To every imputation Lincoln made definite and reiterated reply, denouncing them roundly as unwarranted and inexcusable impeachment of his honor, his veracity, and his candor. And then, with measured and exact equivalence, he dealt out to Douglas's face a list of counter personalities of sharply parallel and actual transactions in Douglas's life, meriting precisely his own reproach. And he pressed the battle home so hard that Douglas, in an impassioned height of protest, demanded if Lincoln meant to carry his tactics up to "personal difficulty."

All this is painful confessedly to review. One wishes earnestly, just as with the later civil war, it might never have occurred. But it should be remembered that every retort of Lincoln was, as in the war itself, in personal defense. Lincoln was not the assailant. But once his honor was assailed, it was not the nature of that honor to stand so mute that his own character seemed rightly smirched, while justice rested with his adversary. And so, in self-defense, as in his speech at Quincy, he carefully details, he vigorously returned each thrust. And this, be it constantly recalled, not in any selfishness, not for wounded pride, not for unction to a hurt, not in any vengeful heat; but just as in the following war, in absolute unselfishness, void of malice, in the ministry of charity, that the honor of all men might be saved, and that the Union with its boon of universal freedom and equality might not perish from the earth.

Such was Lincoln's patience, in those earlier debates, and in this last inaugural, the same. While bearing voluntarily in his single life all the opprobrium borne by slaves; through all that fellowship and sympathy, and on its sole behalf, he guarded his own honor with an infinite jealousy. But it was honor saved for suffering. His life was sacrificial. He learned to know full well, but willingly, what meekness costs. Not alone from a political antagonist and an embattled South, but from a multitude of active dissentients besides throughout the North, from Congress, and from the close circle of his cabinet he had to bear with blind misunderstandings, and malignant misrepresentations of the deeds and qualities and motives of his perplexed and overburdened life.

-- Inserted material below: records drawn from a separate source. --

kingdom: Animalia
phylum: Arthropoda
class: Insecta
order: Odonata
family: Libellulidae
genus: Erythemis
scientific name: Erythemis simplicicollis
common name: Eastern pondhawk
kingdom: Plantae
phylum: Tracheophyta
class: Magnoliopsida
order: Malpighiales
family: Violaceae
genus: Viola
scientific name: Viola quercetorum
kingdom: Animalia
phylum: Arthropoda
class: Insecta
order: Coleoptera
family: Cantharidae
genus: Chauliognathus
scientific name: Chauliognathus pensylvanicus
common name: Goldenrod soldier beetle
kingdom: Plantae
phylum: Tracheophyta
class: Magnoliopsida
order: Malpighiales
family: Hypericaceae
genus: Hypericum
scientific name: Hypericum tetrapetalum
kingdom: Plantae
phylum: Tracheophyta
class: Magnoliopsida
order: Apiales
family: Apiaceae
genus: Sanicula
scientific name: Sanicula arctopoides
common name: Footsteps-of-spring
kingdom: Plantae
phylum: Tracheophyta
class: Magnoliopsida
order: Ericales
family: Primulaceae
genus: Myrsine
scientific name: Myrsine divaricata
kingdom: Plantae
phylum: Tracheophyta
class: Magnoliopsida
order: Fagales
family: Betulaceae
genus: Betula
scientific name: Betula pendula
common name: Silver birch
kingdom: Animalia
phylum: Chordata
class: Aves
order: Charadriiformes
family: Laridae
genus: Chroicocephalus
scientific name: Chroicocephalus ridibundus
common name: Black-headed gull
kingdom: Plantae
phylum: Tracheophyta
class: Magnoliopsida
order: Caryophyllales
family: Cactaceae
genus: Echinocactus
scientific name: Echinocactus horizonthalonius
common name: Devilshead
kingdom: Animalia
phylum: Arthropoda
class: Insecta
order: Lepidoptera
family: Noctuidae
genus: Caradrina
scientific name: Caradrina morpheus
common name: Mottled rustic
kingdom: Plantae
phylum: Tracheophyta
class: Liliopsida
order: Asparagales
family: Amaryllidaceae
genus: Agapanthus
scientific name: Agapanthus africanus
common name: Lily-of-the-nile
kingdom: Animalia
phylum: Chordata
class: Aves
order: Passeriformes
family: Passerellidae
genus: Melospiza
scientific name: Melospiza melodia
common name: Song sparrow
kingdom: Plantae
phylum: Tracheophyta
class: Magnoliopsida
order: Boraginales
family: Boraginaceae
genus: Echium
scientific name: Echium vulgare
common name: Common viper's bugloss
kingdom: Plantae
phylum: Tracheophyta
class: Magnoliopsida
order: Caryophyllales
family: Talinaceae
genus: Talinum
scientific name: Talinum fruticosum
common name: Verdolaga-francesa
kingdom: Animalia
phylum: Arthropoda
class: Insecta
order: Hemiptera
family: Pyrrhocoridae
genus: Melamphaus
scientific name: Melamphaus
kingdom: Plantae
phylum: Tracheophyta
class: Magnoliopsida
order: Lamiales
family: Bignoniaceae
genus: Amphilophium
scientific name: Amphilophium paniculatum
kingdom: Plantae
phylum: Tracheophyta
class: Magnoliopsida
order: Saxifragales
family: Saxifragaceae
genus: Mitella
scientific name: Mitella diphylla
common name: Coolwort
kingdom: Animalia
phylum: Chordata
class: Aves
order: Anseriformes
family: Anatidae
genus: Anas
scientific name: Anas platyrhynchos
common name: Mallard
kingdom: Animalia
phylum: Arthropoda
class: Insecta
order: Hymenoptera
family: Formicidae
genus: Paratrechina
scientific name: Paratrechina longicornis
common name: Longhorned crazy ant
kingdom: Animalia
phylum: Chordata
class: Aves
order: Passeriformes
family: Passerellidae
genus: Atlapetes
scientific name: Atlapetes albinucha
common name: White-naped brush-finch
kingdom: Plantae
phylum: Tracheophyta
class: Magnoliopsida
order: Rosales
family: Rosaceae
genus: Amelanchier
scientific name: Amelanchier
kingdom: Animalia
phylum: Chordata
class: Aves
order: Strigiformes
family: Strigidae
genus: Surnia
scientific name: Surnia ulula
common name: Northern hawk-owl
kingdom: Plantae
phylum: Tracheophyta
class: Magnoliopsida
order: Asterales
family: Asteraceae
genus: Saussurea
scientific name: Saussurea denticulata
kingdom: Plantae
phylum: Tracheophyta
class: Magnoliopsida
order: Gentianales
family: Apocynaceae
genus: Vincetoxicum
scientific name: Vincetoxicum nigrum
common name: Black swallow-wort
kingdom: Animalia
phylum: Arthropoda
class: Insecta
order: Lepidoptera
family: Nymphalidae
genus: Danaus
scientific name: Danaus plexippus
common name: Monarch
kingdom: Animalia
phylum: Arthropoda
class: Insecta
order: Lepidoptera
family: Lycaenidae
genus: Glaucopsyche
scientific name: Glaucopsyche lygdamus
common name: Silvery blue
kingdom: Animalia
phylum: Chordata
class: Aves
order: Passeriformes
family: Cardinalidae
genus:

But whatever his shortcomings or mistakes, whatever his follies or sins, two affirmations about his life will hold forever true. He bore his load. And he kept his path. Through all that stern campaign for liberty and union he turned neither to the right nor to the left. Sorrows and contentions surrounded him continually. But he descried a better time. To speed that day he welcomed sacrifice. He lived and died for nothing else. To show the priceless worth of freemen in a mighty multitude, in a civic league of lasting unison and peace was his supreme commission and consuming wish. To bring that vision near he aspired and submitted to be its pattern and its devotee.

His Rise From Poverty—The Problem of Industrialism

In his first public speech, seeking election to the State Legislature of Illinois in 1832, Lincoln said: "I was born, and have ever remained, in the most humble walks of life." He adds: "If the good people in their wisdom shall see fit to keep me in the background, I have been too familiar with disappointments to be very much chagrined." In the same speech he said: "I have no other (ambition) so great as that of being truly esteemed of my fellow-men, by rendering myself worthy of their esteem."

Here are three phrases that epitomize Lincoln's ideals and Lincoln's career:—"the most humble walks of life;" "too familiar with disappointments;" and "rendering myself worthy of their esteem." There at the age of twenty-three we are apprised of Lincoln's poverty, of his ambition, and of his adversity. In the same address he says: "I have no wealthy or popular relatives or friends to recommend me." At that time he had been but two years in the State.